▶ What the exercise asks
When "used" occurs in a line of the material, copy that line.
= = =
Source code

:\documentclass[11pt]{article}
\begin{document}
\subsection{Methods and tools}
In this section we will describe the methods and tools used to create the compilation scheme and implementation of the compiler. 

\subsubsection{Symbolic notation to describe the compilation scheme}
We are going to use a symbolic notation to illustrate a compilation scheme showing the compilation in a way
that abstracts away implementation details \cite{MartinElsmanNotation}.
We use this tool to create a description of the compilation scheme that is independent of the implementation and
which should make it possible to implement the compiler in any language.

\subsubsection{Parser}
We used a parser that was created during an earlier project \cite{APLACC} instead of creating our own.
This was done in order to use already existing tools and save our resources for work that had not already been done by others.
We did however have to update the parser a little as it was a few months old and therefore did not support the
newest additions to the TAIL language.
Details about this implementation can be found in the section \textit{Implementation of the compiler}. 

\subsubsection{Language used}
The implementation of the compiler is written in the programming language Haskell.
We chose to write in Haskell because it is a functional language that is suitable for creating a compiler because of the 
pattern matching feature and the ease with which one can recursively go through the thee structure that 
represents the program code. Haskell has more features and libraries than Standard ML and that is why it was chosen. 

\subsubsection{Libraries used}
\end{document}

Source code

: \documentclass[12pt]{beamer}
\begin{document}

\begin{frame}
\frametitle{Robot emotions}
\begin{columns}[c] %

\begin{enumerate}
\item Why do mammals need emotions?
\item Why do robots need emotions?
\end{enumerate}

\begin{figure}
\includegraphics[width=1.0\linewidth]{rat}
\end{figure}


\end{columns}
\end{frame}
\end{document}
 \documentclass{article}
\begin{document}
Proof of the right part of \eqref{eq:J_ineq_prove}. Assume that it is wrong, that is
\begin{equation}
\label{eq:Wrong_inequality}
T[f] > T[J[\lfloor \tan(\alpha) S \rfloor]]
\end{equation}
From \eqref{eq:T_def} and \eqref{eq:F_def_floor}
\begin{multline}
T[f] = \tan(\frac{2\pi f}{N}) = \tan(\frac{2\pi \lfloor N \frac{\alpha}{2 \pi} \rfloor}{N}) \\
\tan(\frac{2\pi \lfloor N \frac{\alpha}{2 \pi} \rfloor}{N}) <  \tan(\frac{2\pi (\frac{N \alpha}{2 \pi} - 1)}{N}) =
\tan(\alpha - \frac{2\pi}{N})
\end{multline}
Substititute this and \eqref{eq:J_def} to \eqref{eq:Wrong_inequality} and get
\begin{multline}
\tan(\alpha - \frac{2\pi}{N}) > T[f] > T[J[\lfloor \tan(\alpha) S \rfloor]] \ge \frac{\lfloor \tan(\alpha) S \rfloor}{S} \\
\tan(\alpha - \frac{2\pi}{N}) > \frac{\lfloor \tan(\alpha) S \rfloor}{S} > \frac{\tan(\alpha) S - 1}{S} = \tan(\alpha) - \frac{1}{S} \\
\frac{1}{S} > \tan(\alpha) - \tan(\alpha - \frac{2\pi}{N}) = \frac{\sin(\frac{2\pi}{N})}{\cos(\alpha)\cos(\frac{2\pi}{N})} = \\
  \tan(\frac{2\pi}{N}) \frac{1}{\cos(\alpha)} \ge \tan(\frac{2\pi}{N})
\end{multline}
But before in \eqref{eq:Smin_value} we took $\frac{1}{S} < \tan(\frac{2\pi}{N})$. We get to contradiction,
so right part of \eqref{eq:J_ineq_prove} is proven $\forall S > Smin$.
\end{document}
= = =
▶ Answer
In this section we will describe the methods and tools used to create the compilation scheme and implementation of the compiler. 
We used a parser that was created during an earlier project \cite{APLACC} instead of creating our own.
\subsubsection{Language used}
\subsubsection{Libraries used}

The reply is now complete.